[Page extract Boundary: Start]

Flow should not take a dependency on HAL, it's really not fine at all :) I'm -1000 on any global arch-specific changes. I'm -100 on target-specific changes. I'm neutral on developer flags for experimentation with the knowledge that they will never be flipped or deployed. We're a holistic code generating compiler with multi-targeting - that's our purpose - anything that violates holistic code generation or multi-targeting gets my strongest push back :)

qedawkins commented 10 months ago

Flow should not take a dependency on HAL, it's really not fine at all :) I'm -1000 on any global arch-specific changes. I'm -100 on target-specific changes. I'm neutral on developer flags for experimentation with the knowledge that they will never be flipped or deployed. We're a holistic code generating compiler with multi-targeting - that's our purpose - anything that violates holistic code generation or multi-targeting gets my strongest push back :)

hmmm what is the current dependency coming from then.

benvanik commented 10 months ago

Tech debt that we don't want to add more to - by, say, making global arch-specific decisions :)

[Page extract Boundary: End]
[Material provided Boundary: Start]

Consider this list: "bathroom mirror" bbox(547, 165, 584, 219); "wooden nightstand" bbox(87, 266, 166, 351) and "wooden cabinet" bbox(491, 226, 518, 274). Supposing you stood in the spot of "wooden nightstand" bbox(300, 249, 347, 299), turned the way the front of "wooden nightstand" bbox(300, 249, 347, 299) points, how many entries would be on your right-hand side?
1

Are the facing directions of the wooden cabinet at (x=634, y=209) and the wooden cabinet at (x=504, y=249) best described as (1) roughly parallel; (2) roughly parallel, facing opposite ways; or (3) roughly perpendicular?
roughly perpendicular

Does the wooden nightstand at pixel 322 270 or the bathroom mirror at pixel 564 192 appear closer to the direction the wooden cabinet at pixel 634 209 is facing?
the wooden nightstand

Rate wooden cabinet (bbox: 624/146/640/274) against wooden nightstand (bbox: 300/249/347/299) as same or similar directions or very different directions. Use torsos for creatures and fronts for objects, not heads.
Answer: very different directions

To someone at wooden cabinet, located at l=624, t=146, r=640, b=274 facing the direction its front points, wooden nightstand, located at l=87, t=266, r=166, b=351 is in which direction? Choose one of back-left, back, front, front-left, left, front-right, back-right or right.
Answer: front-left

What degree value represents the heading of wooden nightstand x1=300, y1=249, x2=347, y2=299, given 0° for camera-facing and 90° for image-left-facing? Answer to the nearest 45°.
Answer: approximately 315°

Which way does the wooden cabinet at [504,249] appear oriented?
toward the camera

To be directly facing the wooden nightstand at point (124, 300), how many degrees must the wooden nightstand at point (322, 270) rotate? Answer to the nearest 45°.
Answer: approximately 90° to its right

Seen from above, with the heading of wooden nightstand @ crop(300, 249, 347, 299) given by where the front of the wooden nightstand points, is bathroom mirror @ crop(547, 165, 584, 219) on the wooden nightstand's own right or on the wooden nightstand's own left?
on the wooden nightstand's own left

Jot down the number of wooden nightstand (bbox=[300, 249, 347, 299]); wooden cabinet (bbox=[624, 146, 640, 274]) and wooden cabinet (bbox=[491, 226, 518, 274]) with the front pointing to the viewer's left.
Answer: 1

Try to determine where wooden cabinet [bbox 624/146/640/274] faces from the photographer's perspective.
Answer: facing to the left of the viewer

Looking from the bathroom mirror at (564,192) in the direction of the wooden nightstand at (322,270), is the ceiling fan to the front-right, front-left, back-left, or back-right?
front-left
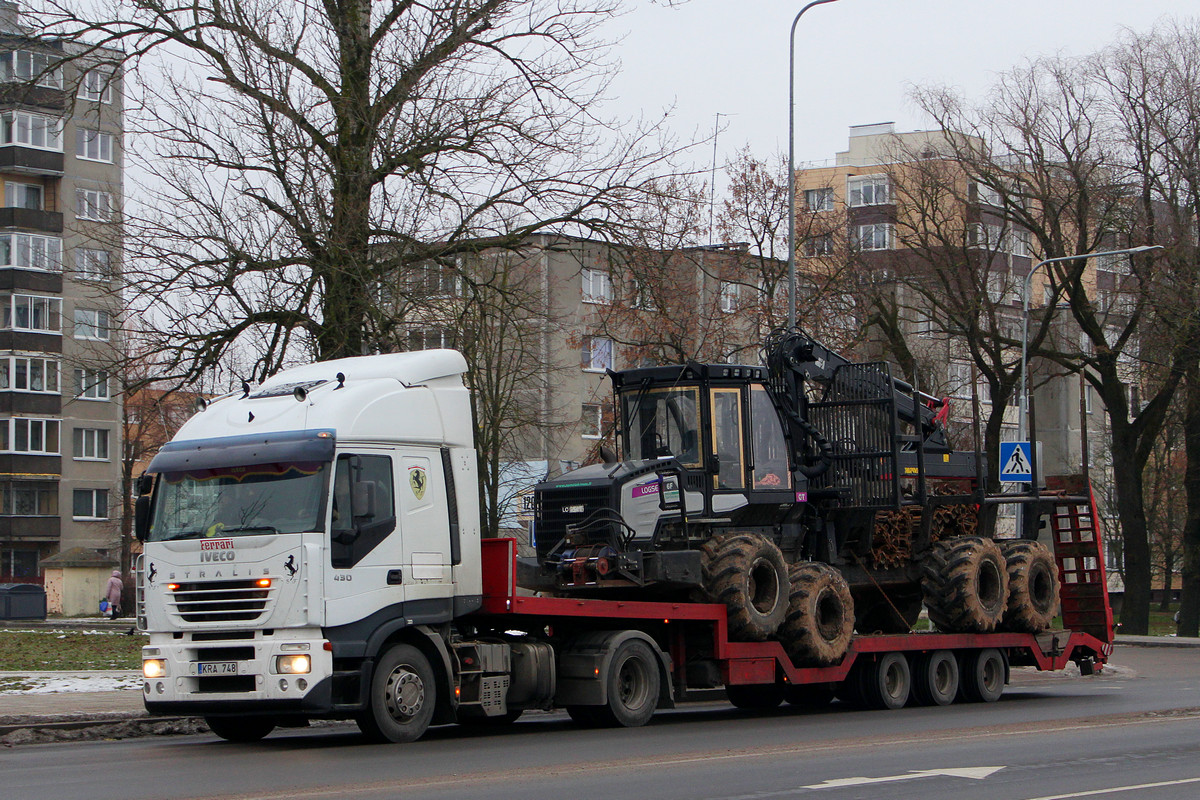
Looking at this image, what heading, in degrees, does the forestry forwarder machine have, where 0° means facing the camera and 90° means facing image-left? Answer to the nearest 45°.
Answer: approximately 45°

[Material provided Boundary: End]

**Questions**:
A. From the comment thread on Flow's dependency on HAL, copy the passage starting with "qedawkins commented 10" and going on through "coming from then.", word for word.
B. List each line of the records that contains the word "Looking".

**Solutions to each task**:
A.
qedawkins commented 10 months ago

Flow should not take a dependency on HAL, it's really not fine at all :) I'm -1000 on any global arch-specific changes. I'm -100 on target-specific changes. I'm neutral on developer flags for experimentation with the knowledge that they will never be flipped or deployed. We're a holistic code generating compiler with multi-targeting - that's our purpose - anything that violates holistic code generation or multi-targeting gets my strongest push back :)

hmmm what is the current dependency coming from then.

B.
Looking from the bathroom mirror at (564,192) in the direction of the wooden nightstand at (322,270), is the ceiling fan to the front-right, front-left, back-left, or back-right?
Looking at this image, what heading, in degrees, does the forestry forwarder machine have, where 0° means facing the camera and 90° means facing image-left? Answer to the nearest 45°.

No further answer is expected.